The latter three players all started together in Prague last month, and while it was evident that there was room for them to grow given that none of them are traditional defensive midfielders, there were enough encouraging signs to trot them out together again.
“It was pretty interesting what we did in Czech Republic,” said Corona. “I know Mix for a while now since (2012) qualifying team to the Olympics and I always had a great chemistry with him. Now playing alongside with Alejandro and Mix, I think we’re pretty similar type players.
“I think we know each other mentally and I think that’s a great advantage. Even though we’re not like No. 6s, we are creative players, so we can either defend or go and help out in front.”
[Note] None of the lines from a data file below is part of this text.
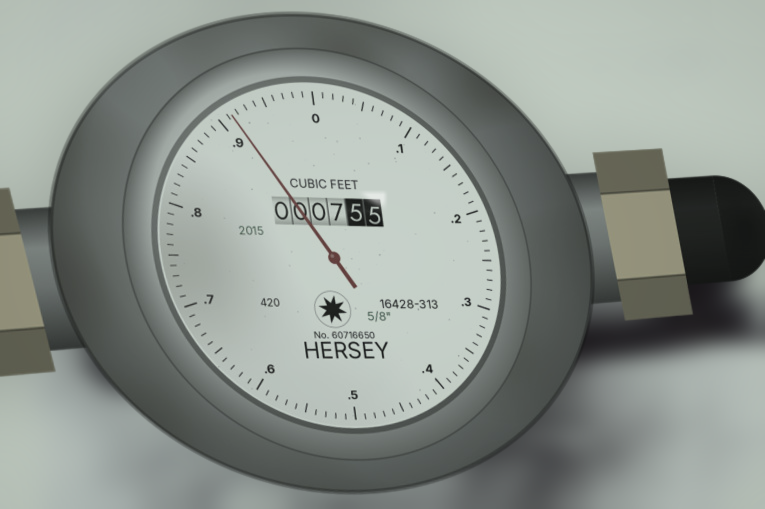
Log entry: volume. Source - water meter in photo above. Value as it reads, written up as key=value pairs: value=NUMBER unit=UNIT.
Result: value=754.91 unit=ft³
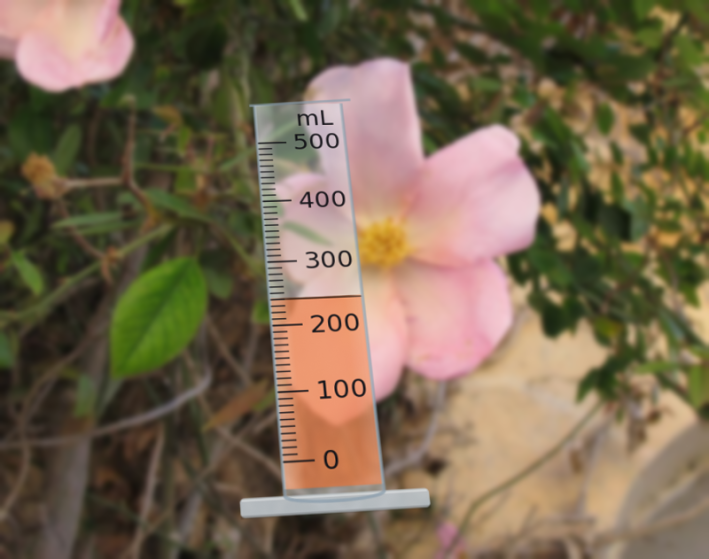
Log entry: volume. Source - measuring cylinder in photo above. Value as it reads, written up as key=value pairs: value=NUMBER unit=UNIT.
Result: value=240 unit=mL
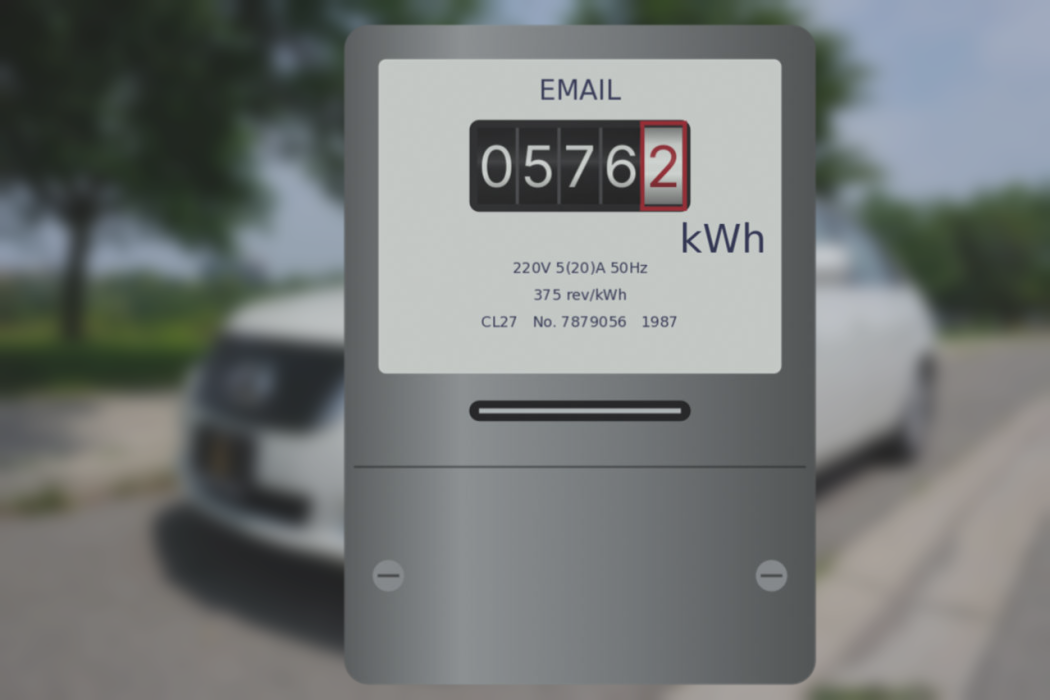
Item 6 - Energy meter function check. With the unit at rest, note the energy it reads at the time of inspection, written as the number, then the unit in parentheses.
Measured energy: 576.2 (kWh)
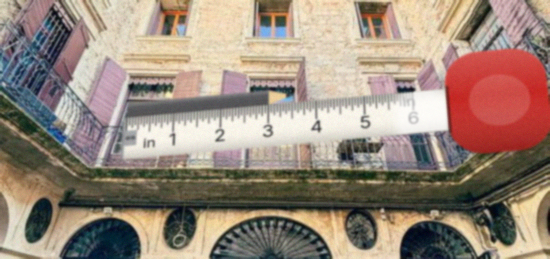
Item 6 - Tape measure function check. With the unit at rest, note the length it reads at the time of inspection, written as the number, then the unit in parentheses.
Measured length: 3.5 (in)
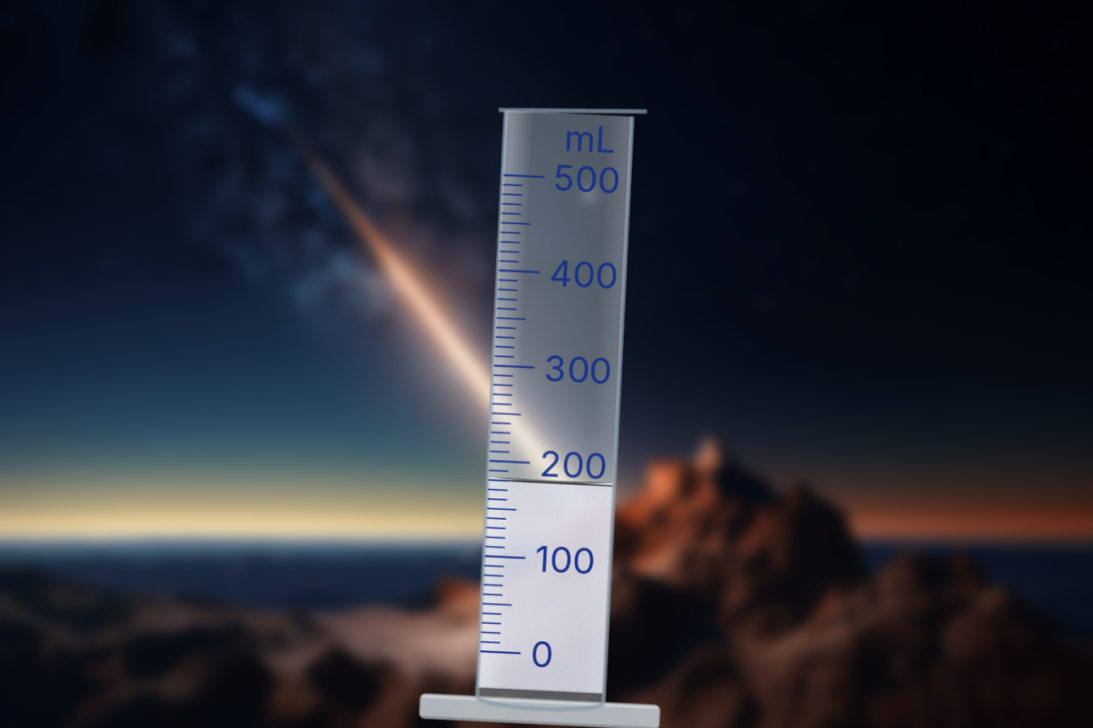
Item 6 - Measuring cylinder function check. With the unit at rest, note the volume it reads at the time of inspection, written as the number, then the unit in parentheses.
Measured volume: 180 (mL)
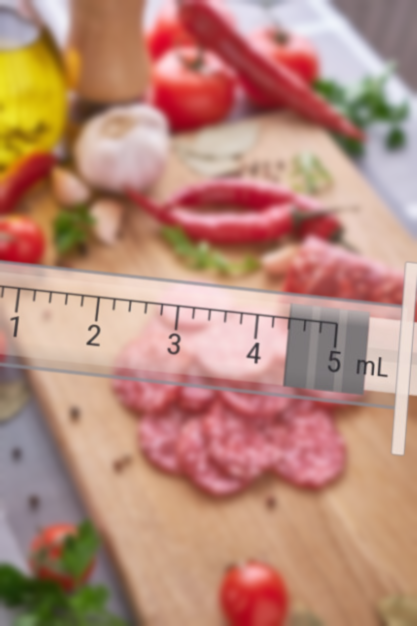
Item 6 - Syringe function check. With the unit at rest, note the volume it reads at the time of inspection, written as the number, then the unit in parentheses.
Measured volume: 4.4 (mL)
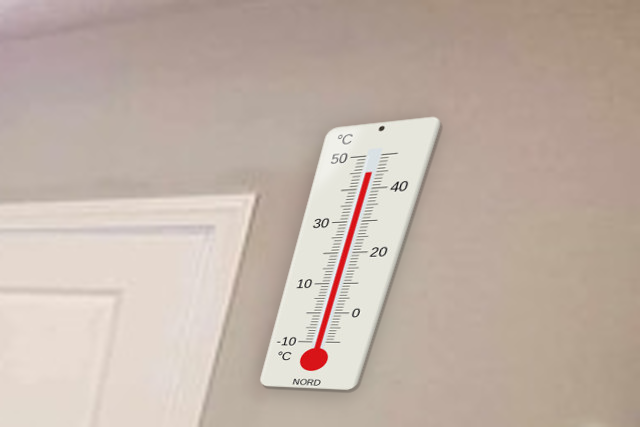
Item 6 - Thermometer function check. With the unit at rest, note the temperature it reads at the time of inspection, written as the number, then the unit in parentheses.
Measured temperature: 45 (°C)
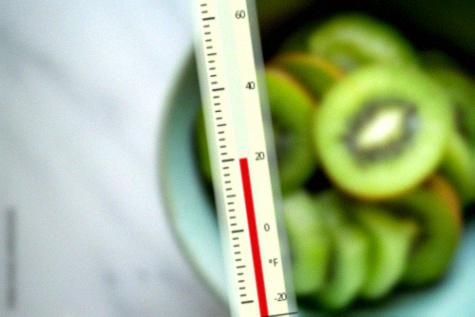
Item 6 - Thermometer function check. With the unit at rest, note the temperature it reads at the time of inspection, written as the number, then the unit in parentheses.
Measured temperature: 20 (°F)
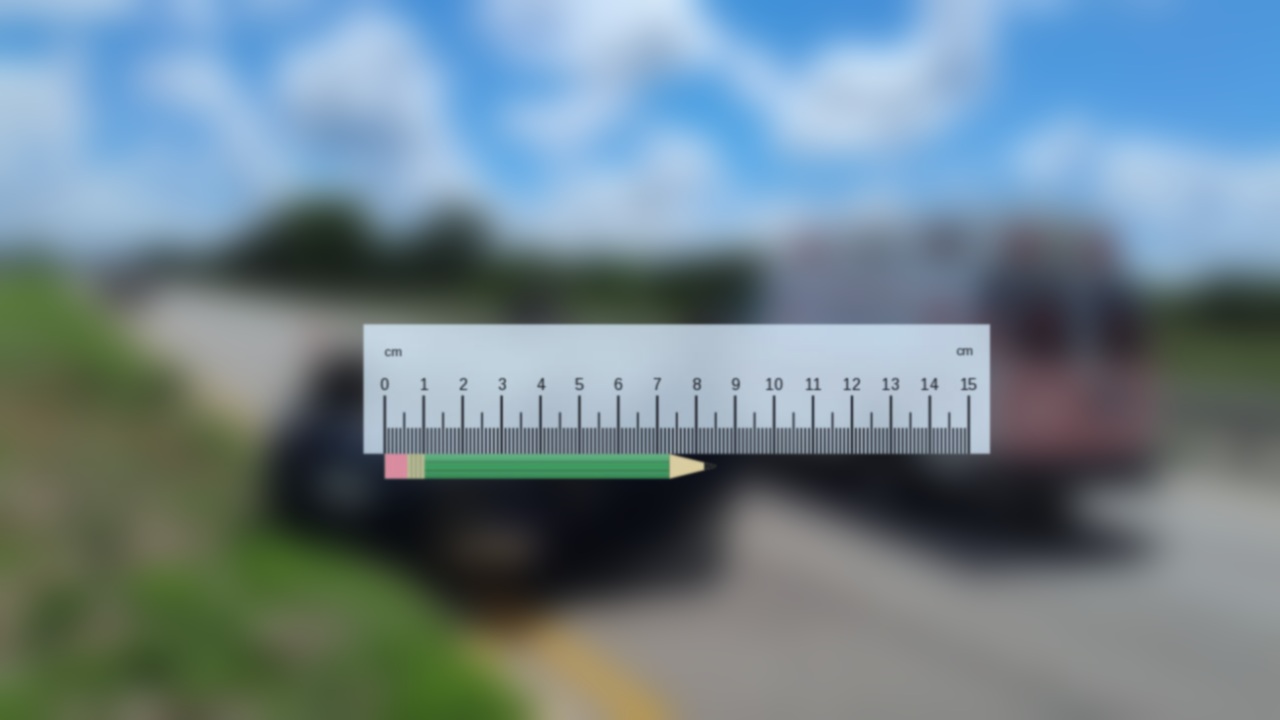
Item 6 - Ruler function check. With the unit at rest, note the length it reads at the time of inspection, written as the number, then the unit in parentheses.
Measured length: 8.5 (cm)
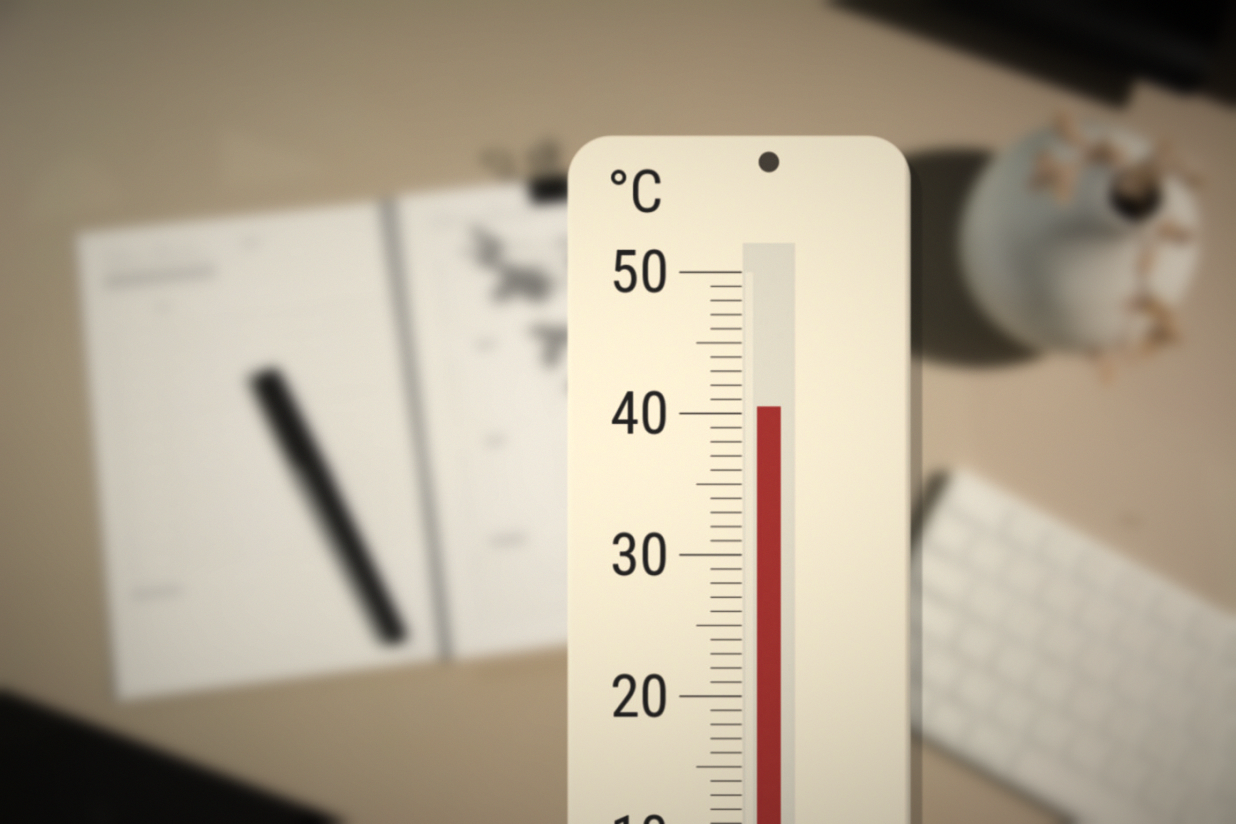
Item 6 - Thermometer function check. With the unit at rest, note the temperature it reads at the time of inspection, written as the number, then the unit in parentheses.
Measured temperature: 40.5 (°C)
For Klinsmann, the key is to develop a midfield that is filled with players capable of doing things well on both sides of the ball. He even pointed to the recent performance at the World Cup as why the U.S. needs that.
“I think where we really struggled especially against Belgium was to defend as a team, defend as a unit,” said Klinsmann. “When two or three players are not involved in getting behind the ball and making things really tight and difficult for the opponent to play through then you end up with these crazy amount of shots that Belgium had at us or even Germany controlled most of the game.
“What we’re trying to work on simply is improving everything both ways together.”
Klinsmann will also be further gauging who is more capable of being the Americans’ top-choice goalkeeper. Instead of splitting halves between Brad Guzan and Nick Rimando like he did last month, Klinsmann intends to give Guzan a full 90 minutes against Ecuador before doing the same with Rimando next Tuesday vs. Honduras.
This approach will give both players a full opportunity to each prove their worth, and stake claims at the currently-vacant starting spot in between the pipes.
While a sizable chunk of the game against the Ecuadorians will be about helping determine the future of the U.S., the majority of it will about honoring the past. Donovan will get the international goodbye that some thought he would never get, and will do so amidst a shower of praise for all that he has done in his time as a U.S. player.
“It’s disappointing to see him go,” said forward Jozy Altidore. “But if he feels that this is the right time, you have to support him and thank him for all he’s done because he’s had a great career.”